▶ _Task_: Which lines below contain the word "center"? Copy each one.

▶ _Supplied records_:
╔══

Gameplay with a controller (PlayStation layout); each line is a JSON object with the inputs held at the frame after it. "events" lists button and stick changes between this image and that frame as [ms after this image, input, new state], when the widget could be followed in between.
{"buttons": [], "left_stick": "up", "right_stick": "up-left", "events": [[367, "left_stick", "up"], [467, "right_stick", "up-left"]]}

╚══
╔══

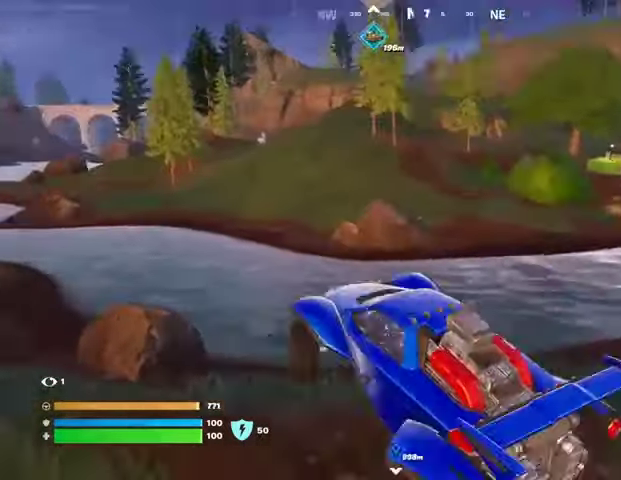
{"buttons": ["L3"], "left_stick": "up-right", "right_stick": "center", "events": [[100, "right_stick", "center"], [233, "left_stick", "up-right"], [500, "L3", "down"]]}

╚══
╔══

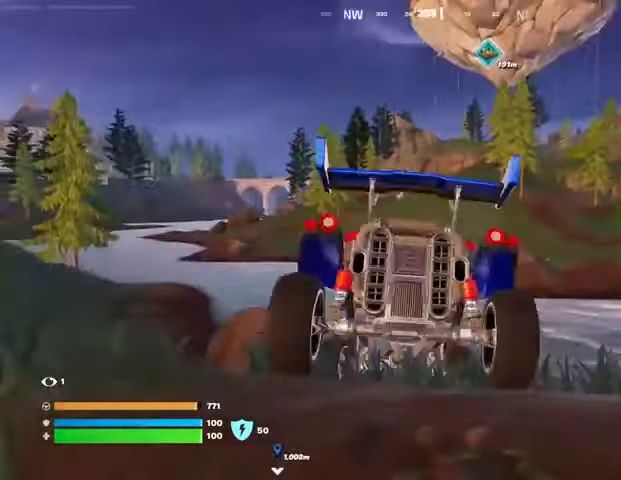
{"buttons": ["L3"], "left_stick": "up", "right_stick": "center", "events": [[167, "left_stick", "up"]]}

╚══

▶ _Completed exercise_:
{"buttons": ["L3"], "left_stick": "up-right", "right_stick": "center", "events": [[100, "right_stick", "center"], [233, "left_stick", "up-right"], [500, "L3", "down"]]}
{"buttons": ["L3"], "left_stick": "up", "right_stick": "center", "events": [[167, "left_stick", "up"]]}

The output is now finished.